- [WHAT IS NEEDED]: Complete, exact copies of all entries are needed.

━━ SUPPLIED MATERIAL

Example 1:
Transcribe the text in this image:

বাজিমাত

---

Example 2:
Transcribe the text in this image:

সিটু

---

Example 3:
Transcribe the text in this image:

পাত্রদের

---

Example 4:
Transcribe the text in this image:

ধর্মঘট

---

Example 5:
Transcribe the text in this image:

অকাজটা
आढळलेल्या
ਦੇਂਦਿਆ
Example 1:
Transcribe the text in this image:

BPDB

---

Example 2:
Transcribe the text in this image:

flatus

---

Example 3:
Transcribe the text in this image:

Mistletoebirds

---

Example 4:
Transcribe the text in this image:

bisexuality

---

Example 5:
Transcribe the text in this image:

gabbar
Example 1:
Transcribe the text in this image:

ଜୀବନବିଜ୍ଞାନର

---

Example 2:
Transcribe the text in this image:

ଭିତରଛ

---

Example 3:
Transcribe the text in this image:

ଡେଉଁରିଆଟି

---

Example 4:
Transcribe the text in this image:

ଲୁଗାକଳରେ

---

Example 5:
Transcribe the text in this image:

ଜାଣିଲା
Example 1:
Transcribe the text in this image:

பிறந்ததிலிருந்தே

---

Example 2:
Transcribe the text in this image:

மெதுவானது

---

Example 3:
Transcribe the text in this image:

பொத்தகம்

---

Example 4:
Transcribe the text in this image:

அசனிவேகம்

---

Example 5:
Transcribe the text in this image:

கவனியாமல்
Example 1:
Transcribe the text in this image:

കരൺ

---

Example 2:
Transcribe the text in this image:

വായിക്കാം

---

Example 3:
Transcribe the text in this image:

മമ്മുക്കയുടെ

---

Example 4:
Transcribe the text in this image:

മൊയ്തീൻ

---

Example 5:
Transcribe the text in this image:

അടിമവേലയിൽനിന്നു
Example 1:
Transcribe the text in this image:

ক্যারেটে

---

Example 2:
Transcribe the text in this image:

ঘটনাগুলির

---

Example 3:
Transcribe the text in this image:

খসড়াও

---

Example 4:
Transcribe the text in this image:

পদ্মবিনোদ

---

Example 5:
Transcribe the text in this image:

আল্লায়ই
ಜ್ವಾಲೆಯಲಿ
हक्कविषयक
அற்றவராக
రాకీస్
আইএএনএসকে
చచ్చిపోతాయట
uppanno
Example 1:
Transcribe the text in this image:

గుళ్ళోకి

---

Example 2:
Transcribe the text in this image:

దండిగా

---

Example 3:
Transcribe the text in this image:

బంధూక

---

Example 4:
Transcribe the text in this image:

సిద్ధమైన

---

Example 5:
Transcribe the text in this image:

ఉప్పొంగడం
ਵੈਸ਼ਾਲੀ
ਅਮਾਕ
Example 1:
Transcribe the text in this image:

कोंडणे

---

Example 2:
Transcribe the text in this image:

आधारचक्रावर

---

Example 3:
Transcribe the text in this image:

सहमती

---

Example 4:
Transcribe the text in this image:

━━━━

- [EXERCISE OUTPUT]:
Example 1:
Transcribe the text in this image:

বাজিমাত

---

Example 2:
Transcribe the text in this image:

সিটু

---

Example 3:
Transcribe the text in this image:

পাত্রদের

---

Example 4:
Transcribe the text in this image:

ধর্মঘট

---

Example 5:
Transcribe the text in this image:

অকাজটা
आढळलेल्या
ਦੇਂਦਿਆ
Example 1:
Transcribe the text in this image:

BPDB

---

Example 2:
Transcribe the text in this image:

flatus

---

Example 3:
Transcribe the text in this image:

Mistletoebirds

---

Example 4:
Transcribe the text in this image:

bisexuality

---

Example 5:
Transcribe the text in this image:

gabbar
Example 1:
Transcribe the text in this image:

ଜୀବନବିଜ୍ଞାନର

---

Example 2:
Transcribe the text in this image:

ଭିତରଛ

---

Example 3:
Transcribe the text in this image:

ଡେଉଁରିଆଟି

---

Example 4:
Transcribe the text in this image:

ଲୁଗାକଳରେ

---

Example 5:
Transcribe the text in this image:

ଜାଣିଲା
Example 1:
Transcribe the text in this image:

பிறந்ததிலிருந்தே

---

Example 2:
Transcribe the text in this image:

மெதுவானது

---

Example 3:
Transcribe the text in this image:

பொத்தகம்

---

Example 4:
Transcribe the text in this image:

அசனிவேகம்

---

Example 5:
Transcribe the text in this image:

கவனியாமல்
Example 1:
Transcribe the text in this image:

കരൺ

---

Example 2:
Transcribe the text in this image:

വായിക്കാം

---

Example 3:
Transcribe the text in this image:

മമ്മുക്കയുടെ

---

Example 4:
Transcribe the text in this image:

മൊയ്തീൻ

---

Example 5:
Transcribe the text in this image:

അടിമവേലയിൽനിന്നു
Example 1:
Transcribe the text in this image:

ক্যারেটে

---

Example 2:
Transcribe the text in this image:

ঘটনাগুলির

---

Example 3:
Transcribe the text in this image:

খসড়াও

---

Example 4:
Transcribe the text in this image:

পদ্মবিনোদ

---

Example 5:
Transcribe the text in this image:

আল্লায়ই
ಜ್ವಾಲೆಯಲಿ
हक्कविषयक
அற்றவராக
రాకీస్
আইএএনএসকে
చచ్చిపోతాయట
uppanno
Example 1:
Transcribe the text in this image:

గుళ్ళోకి

---

Example 2:
Transcribe the text in this image:

దండిగా

---

Example 3:
Transcribe the text in this image:

బంధూక

---

Example 4:
Transcribe the text in this image:

సిద్ధమైన

---

Example 5:
Transcribe the text in this image:

ఉప్పొంగడం
ਵੈਸ਼ਾਲੀ
ਅਮਾਕ
Example 1:
Transcribe the text in this image:

कोंडणे

---

Example 2:
Transcribe the text in this image:

आधारचक्रावर

---

Example 3:
Transcribe the text in this image:

सहमती

---

Example 4:
Transcribe the text in this image:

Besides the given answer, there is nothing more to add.